# Pinging while idling?/



## SuckiT (Jun 13, 2002)

Well recently ive been hearing a noise when I idle. It sounds like pinging but im not sure. Its definietly coming from the engine, and it sounds like rattling noise. But the thing is it goes away when I rev it. It also isnt constant either cause it will go away and can only be heard at times. Its just with this tank of gas, I hear it more often than Im comfortable with. I was curious if it was possible with no load. Or i might have a different problem like a spun bearing?? Do they sound a like? Any help would be great.


----------



## Guest (Aug 8, 2002)

How many miles on the engine and how often is the oil changed? And is it turbocharged? What octane fuel? It could be a bad chain tensioner, and or it could be a spun rod bearing. If the tensioner goes bad it can do two things, it can allow oil pressure to blow by which drops the pressure to the hydrolic valve adjusters "lifters". This causes a rattle up top at idle until the pressure is built up. Or it can allow the chain to slap at various times, particularly at idle. However, if the engine has some miles on it and did not have the oil changed properly than it might be a spun rod bearing.


----------



## SuckiT (Jun 13, 2002)

My engine has about 2k on it right now since the rebuild. It happens once in awhile but just very often with the last tank of gas I got. I went to change the plugs to the Iridiums and now it seems as if its gone, idle is better too but a little more backfiring. Im not sure if its the oil but I change it routinely at 1k. Thanks for the help btw and yes its turbo, with 93 octane.


----------



## Guest (Aug 9, 2002)

What gap do you run on your plugs? And what boost?


----------



## boost_boy (May 25, 2002)

I would check my timing chain tensioner! This can cause you to think you have something loose in the engine.


----------



## Guest (Sep 1, 2002)

A rod bearing gets louder by increasing your RPM. Is your timing advancted?


----------



## 95 SentraB13 (Jun 14, 2002)

It could also be worn timing chain guides. They are only made from plastic and do fail a lot. If the chain is lose it could cause the cam shafts and crankshaft to spin out of sync where the pistions could damage the engine which may also cause engine rattle.

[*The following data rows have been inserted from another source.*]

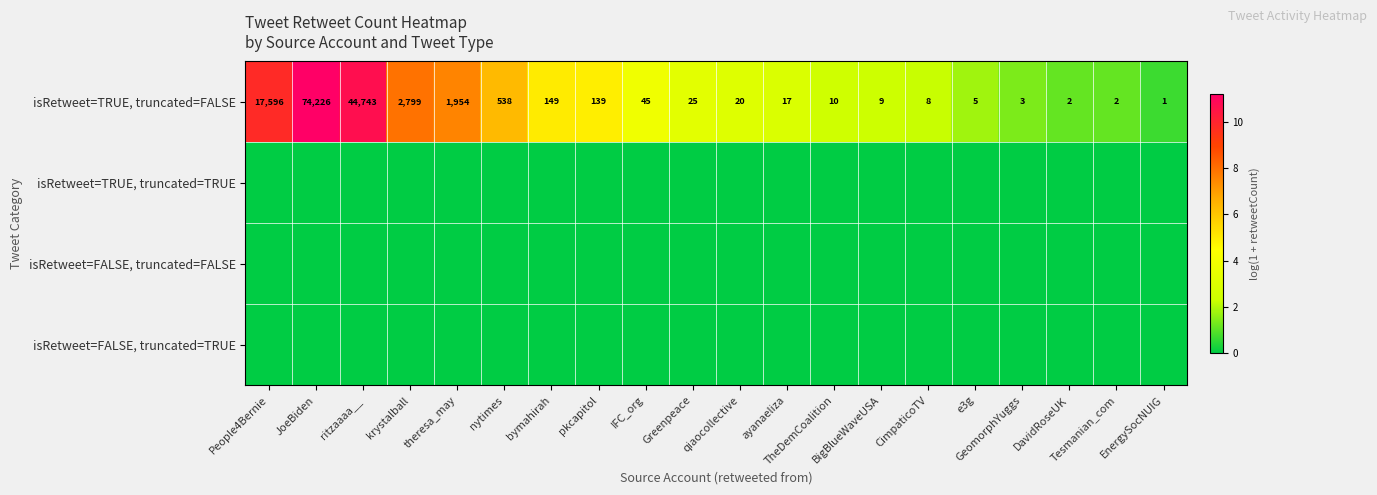

What is the highest value of the isRetweet=TRUE, truncated=FALSE series?

74226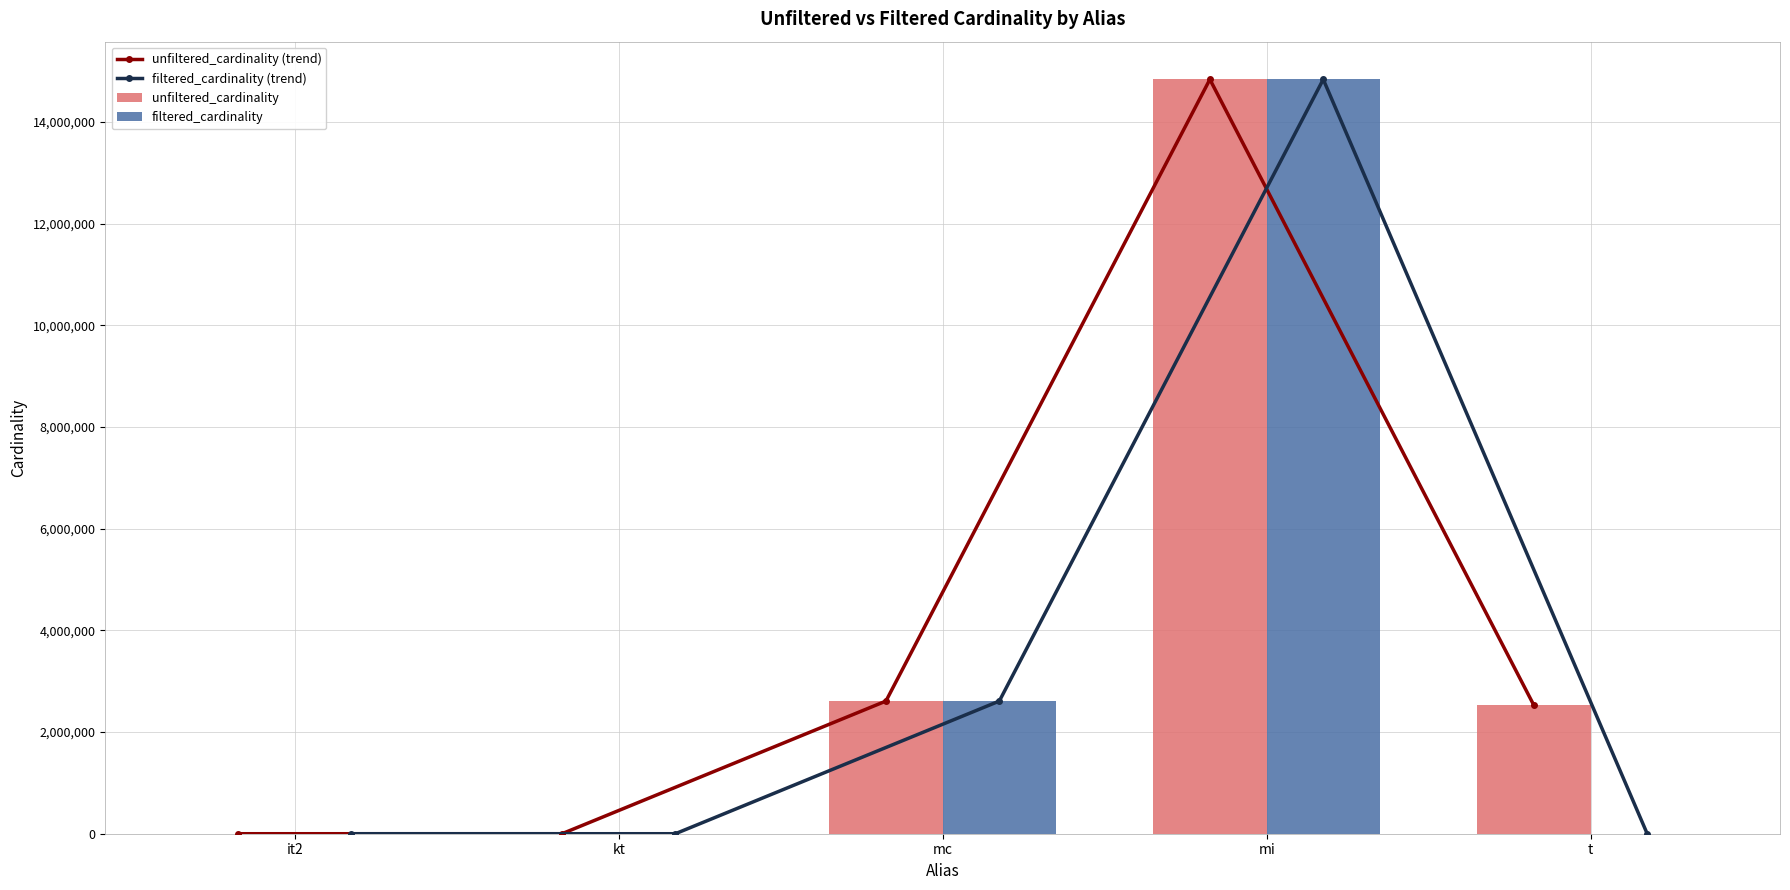

Between it2 and mi, which is larger?

mi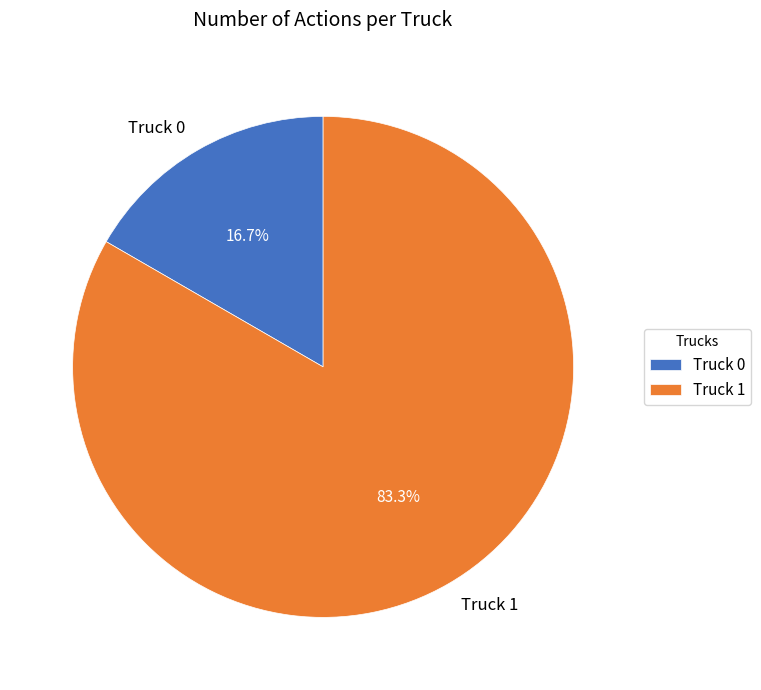

Combined, what portion of the pie is Truck 0 and Truck 1?

100.0%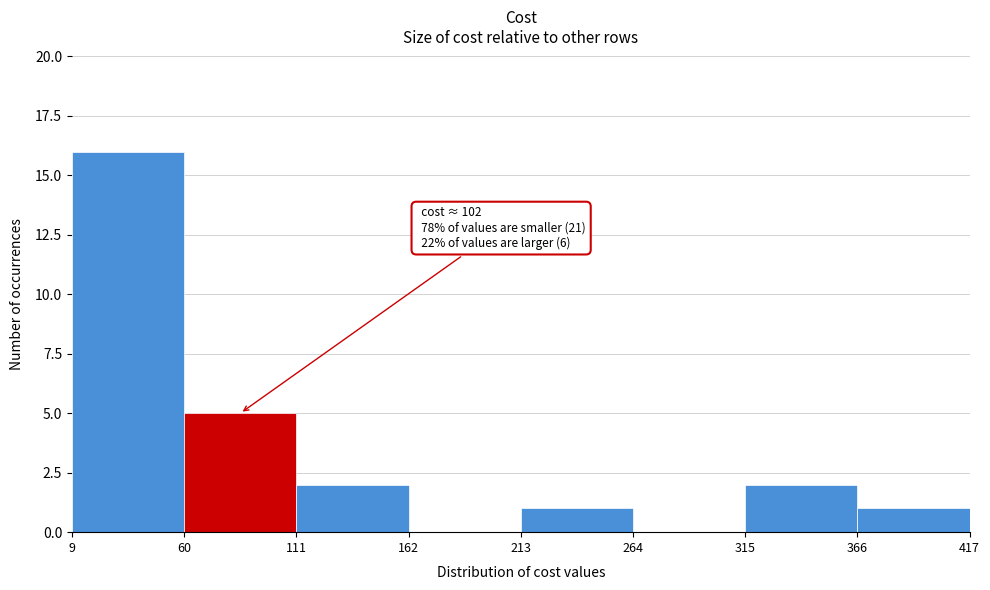

Which range on the x-axis has the tallest bar?

9 to 60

I'd read this thread as well:

http://www.nissanforums.com/showthr...erpage=15&highlight=timing chain&pagenumber=2

This could be your problem or it could be something else. If it is the guides they need to be replaced quickly. This happened to my mother's car and basically the timing chain either broke or came off while also wearing a hole in the water pump resulting in $1400 CDN in damage.


----------